Daniel Kokotajlo comments on A Toy Environment For Exploring Reasoning About Reward

Daniel Kokotajlo 25 Mar 2026 22:18 UTC
LW: 9 AF: 3
0
AF
Thanks for doing this! I’m curious about the lower scores for o3 compared to the other two model checkpoints. Was there a layer of safety training between “RL (late)” and production o3?
...
It seems the answer to my question is probably yes? From the earlier blog post:
We analyze the increase in verbalized metagaming observed in a portion of capabilities-focused RL training (called exp-rl-cap in Schoen et al) that was part of training o3, prior to any safety- or alignment-focused training.^[8] … We have also observed an increase in reasoning about the reward process when applying additional capabilities training to models which had already undergone safety training, however have not investigated this in depth beyond this experiment
Seems like the tentative takeway is “Capabilities-focused RL seems to create a ’drive towards reward/score/appearing-good/reinforcement in the model, which can be undone or at least masked by safety-focused training, but then probably re-done by additional RL...”

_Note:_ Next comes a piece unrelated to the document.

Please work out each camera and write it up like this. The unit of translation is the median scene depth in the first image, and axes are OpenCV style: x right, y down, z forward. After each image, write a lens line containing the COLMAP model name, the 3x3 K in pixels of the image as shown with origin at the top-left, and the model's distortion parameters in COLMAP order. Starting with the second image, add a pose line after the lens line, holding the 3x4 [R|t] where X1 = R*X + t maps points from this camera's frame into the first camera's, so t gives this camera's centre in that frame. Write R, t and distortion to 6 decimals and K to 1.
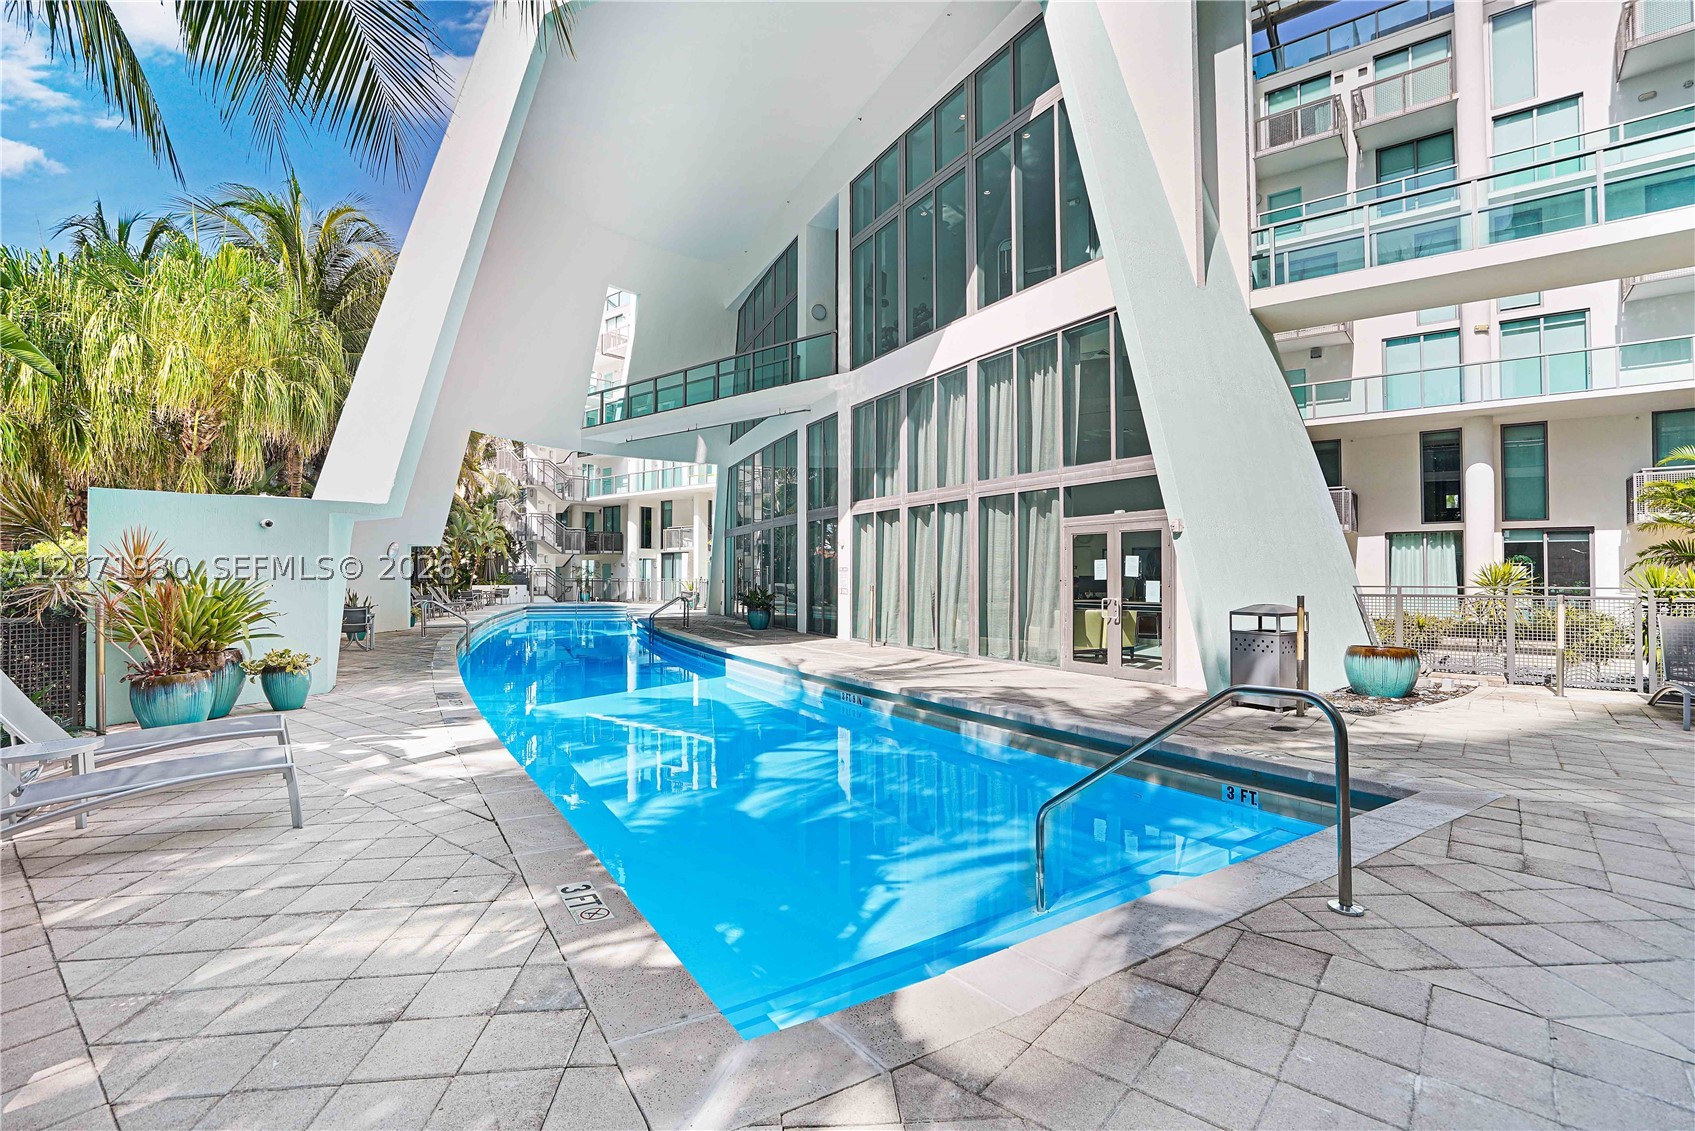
lens RADIAL K [[803.6, 0, 834.7], [0, 803.6, 556.1], [0, 0, 1]] dist [-0.010404, 0.000446]
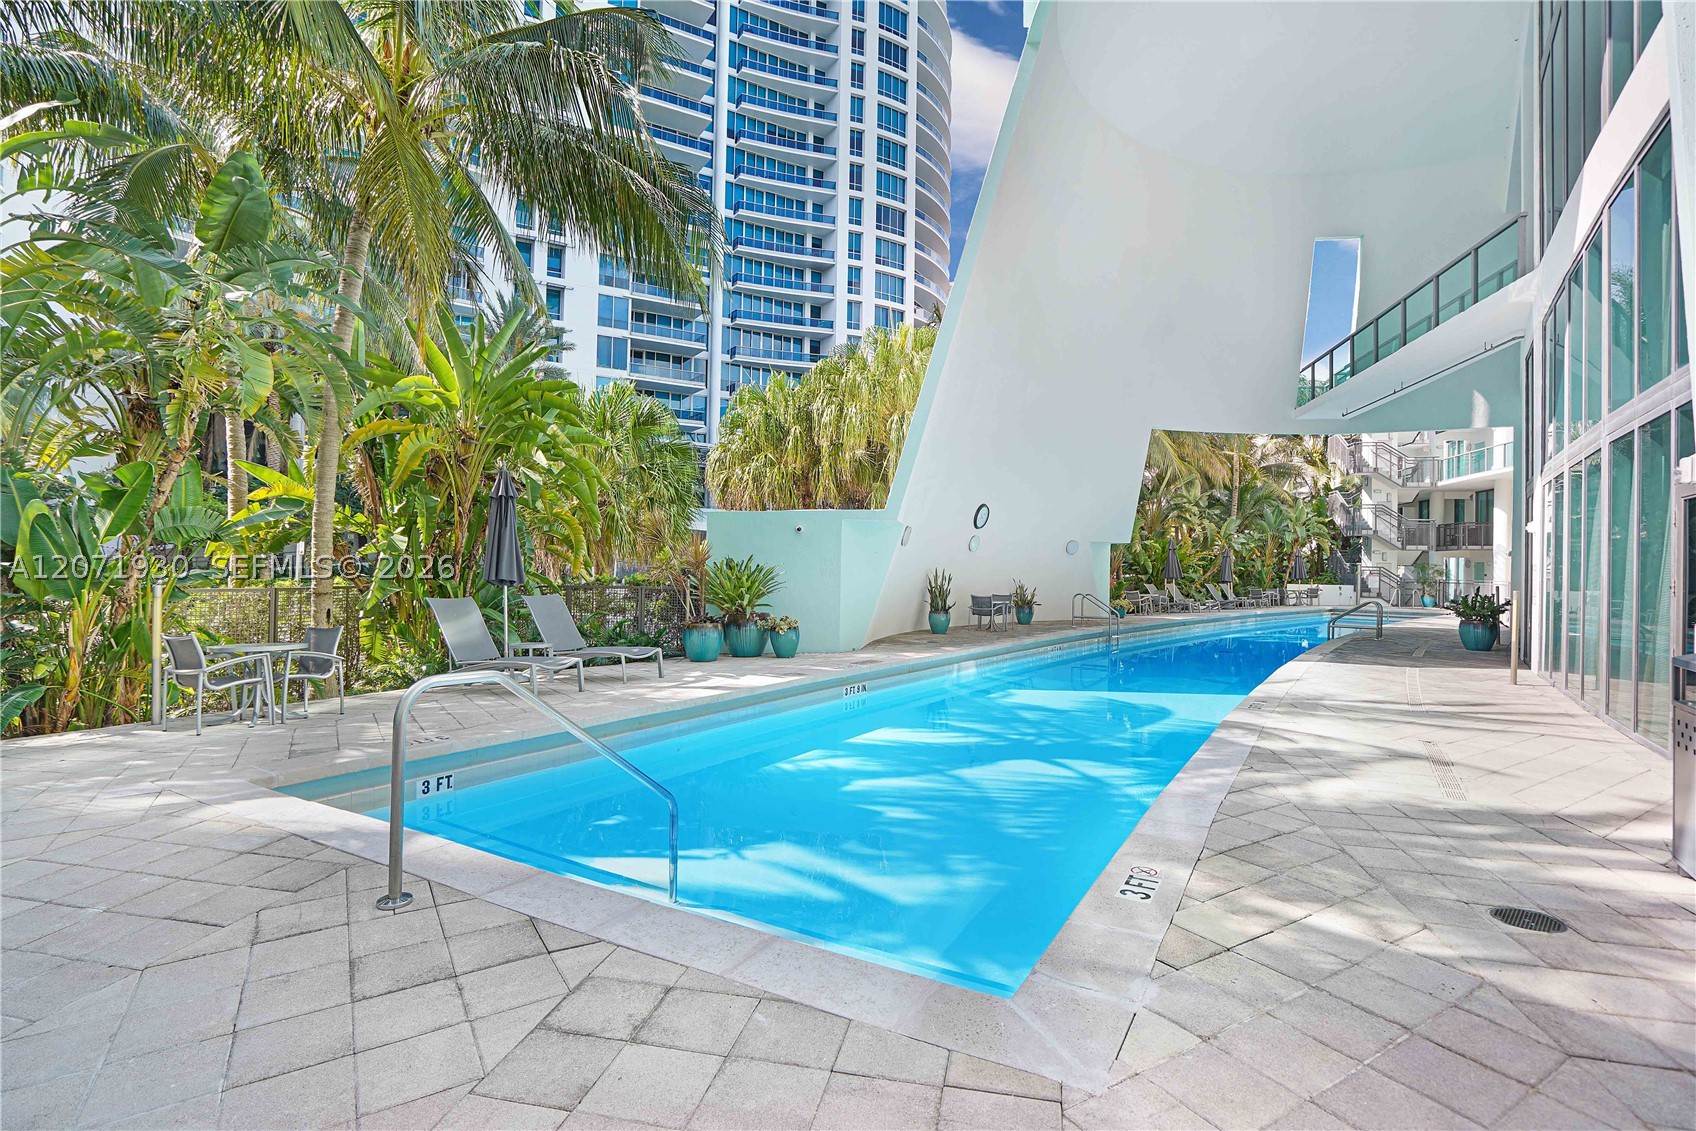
lens RADIAL K [[804.1, 0, 834.6], [0, 804.1, 562.4], [0, 0, 1]] dist [-0.010404, 0.000446]
pose [[0.449660, 0.010326, -0.893140, 0.970283], [-0.001521, 0.999941, 0.010795, 0.011312], [0.893199, -0.003496, 0.449649, 0.580951]]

- Bronson Schoen 25 Mar 2026 23:50 UTC
  13 points
  2
  Parent
  part of training o3, prior to any safety- or alignment-focused training
  Was there a layer of safety training between “RL (late)” and production o3?

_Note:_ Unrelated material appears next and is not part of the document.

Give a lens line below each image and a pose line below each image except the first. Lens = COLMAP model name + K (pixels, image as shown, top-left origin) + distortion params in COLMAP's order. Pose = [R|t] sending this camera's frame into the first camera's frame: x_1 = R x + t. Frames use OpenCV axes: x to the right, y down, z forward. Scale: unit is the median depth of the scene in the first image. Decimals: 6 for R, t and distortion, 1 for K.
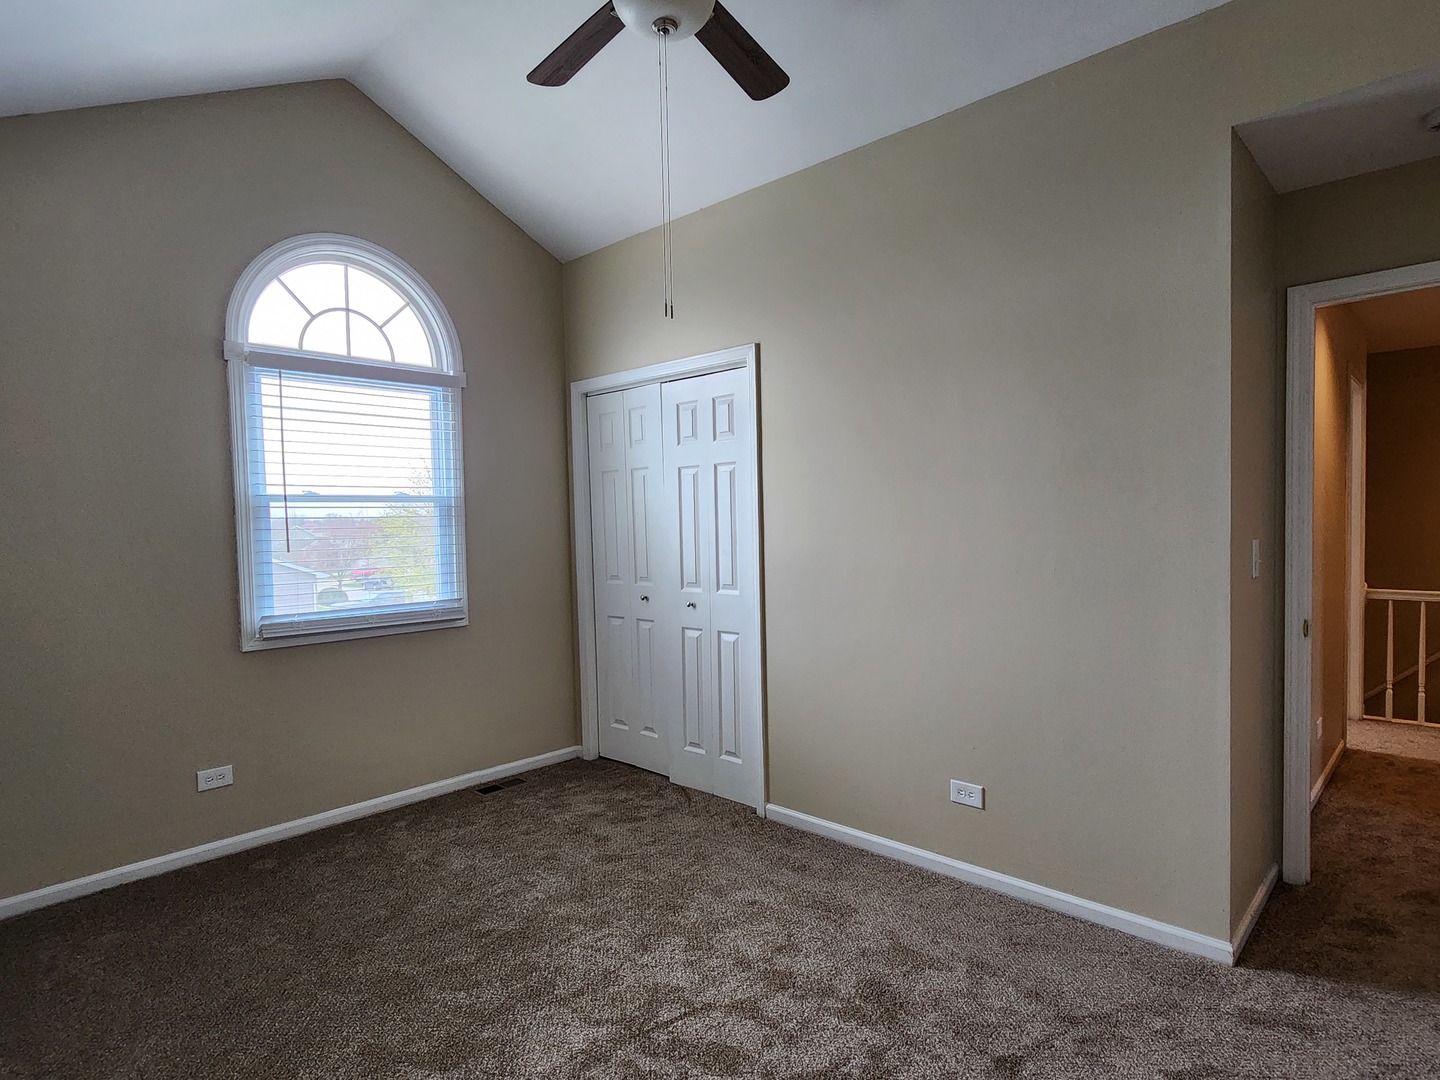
lens RADIAL K [[624.9, 0, 727.9], [0, 624.9, 548.2], [0, 0, 1]] dist [0.016266, -0.000315]
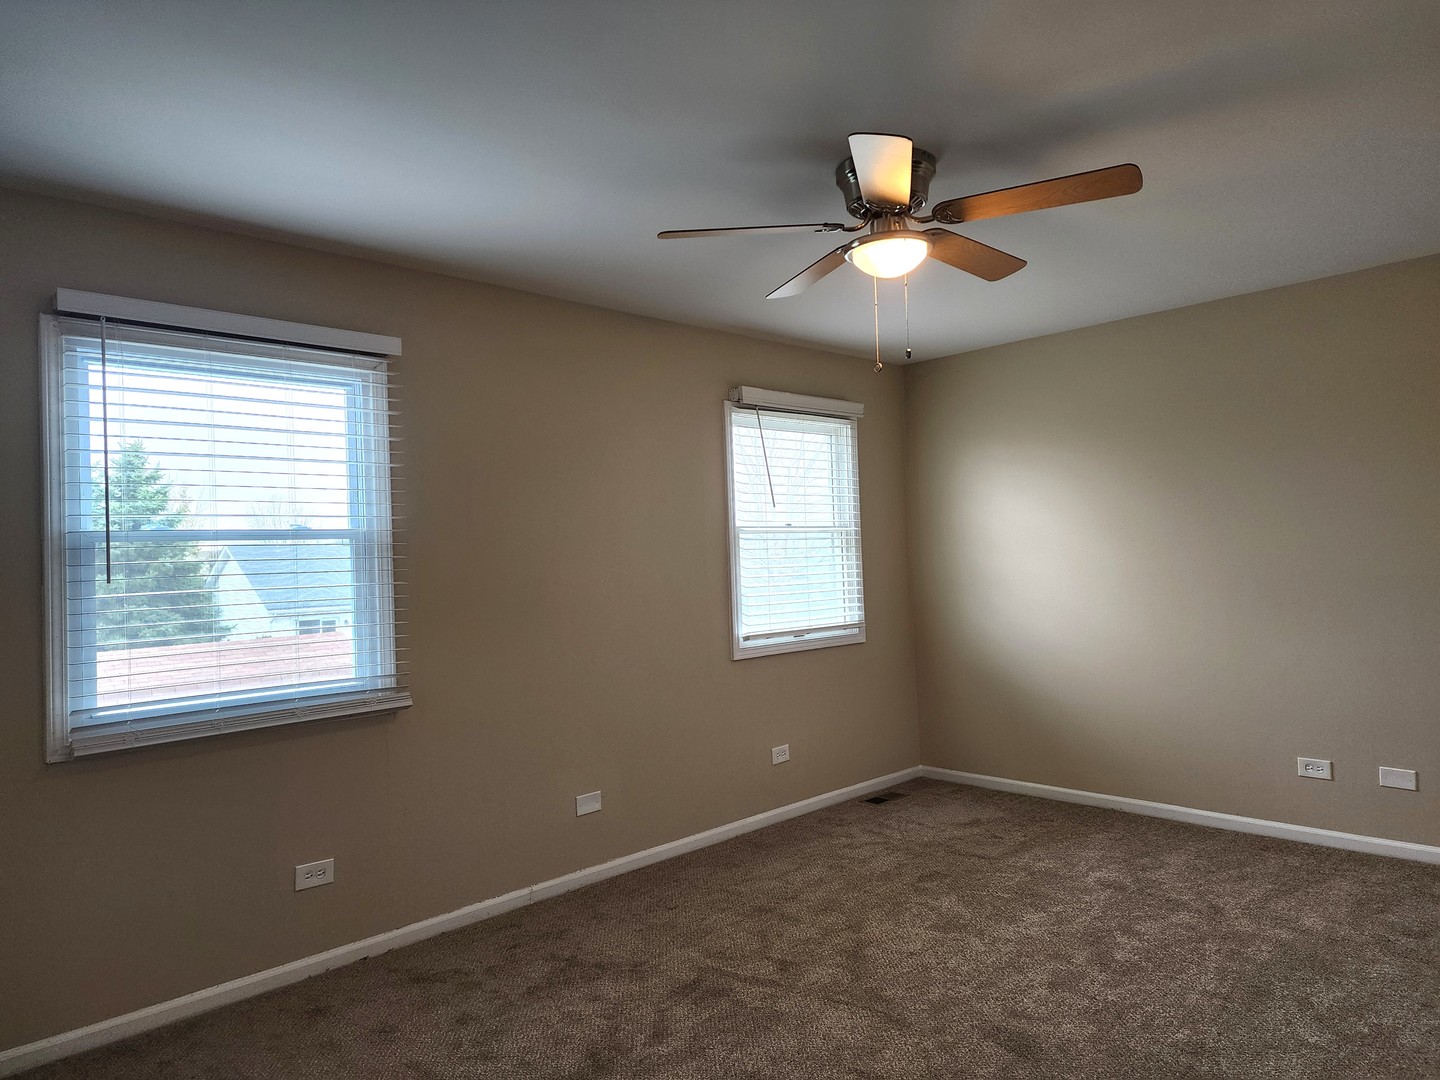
lens RADIAL K [[969.9, 0, 719.3], [0, 969.9, 543.2], [0, 0, 1]] dist [0.069460, -0.061756]
pose [[0.994807, -0.013573, 0.100869, -0.171262], [0.019862, 0.997903, -0.061609, 0.009941], [-0.099821, 0.063293, 0.992990, -0.143552]]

  Yes! IMO this is primarily what makes all of this (both the earlier blog post and related results) so interesting.
  Seems like the tentative takeway is “Capabilities-focused RL seems to create a ’drive towards reward/score/appearing-good/reinforcement in the model, which can be undone or at least masked by safety-focused training, but then probably re-done by additional RL...”
  Yes that’s my qualitative impression, also that this is heavily influenced by the model’s prior over tasks (re: some of the discussion here). How much it’s undone vs masked seems to be the biggest question to me, but I would argue we at least now know the answer is “definitely not completely undone”.
  In a sample of recent internal Codex traffic, ~.01% of conversations were flagged and confirmed by manual review as metagaming, while ~.03% of assistant turns in a sample of production ChatGPT traffic were flagged and confirmed
  Note that my impression is that this is an undercount if anything, as it’s suddenly switching to talking about recent internal traffic (presumably newer models). I would expect these numbers to be higher for analagous traffic around the time of o3 (but this is just a guess).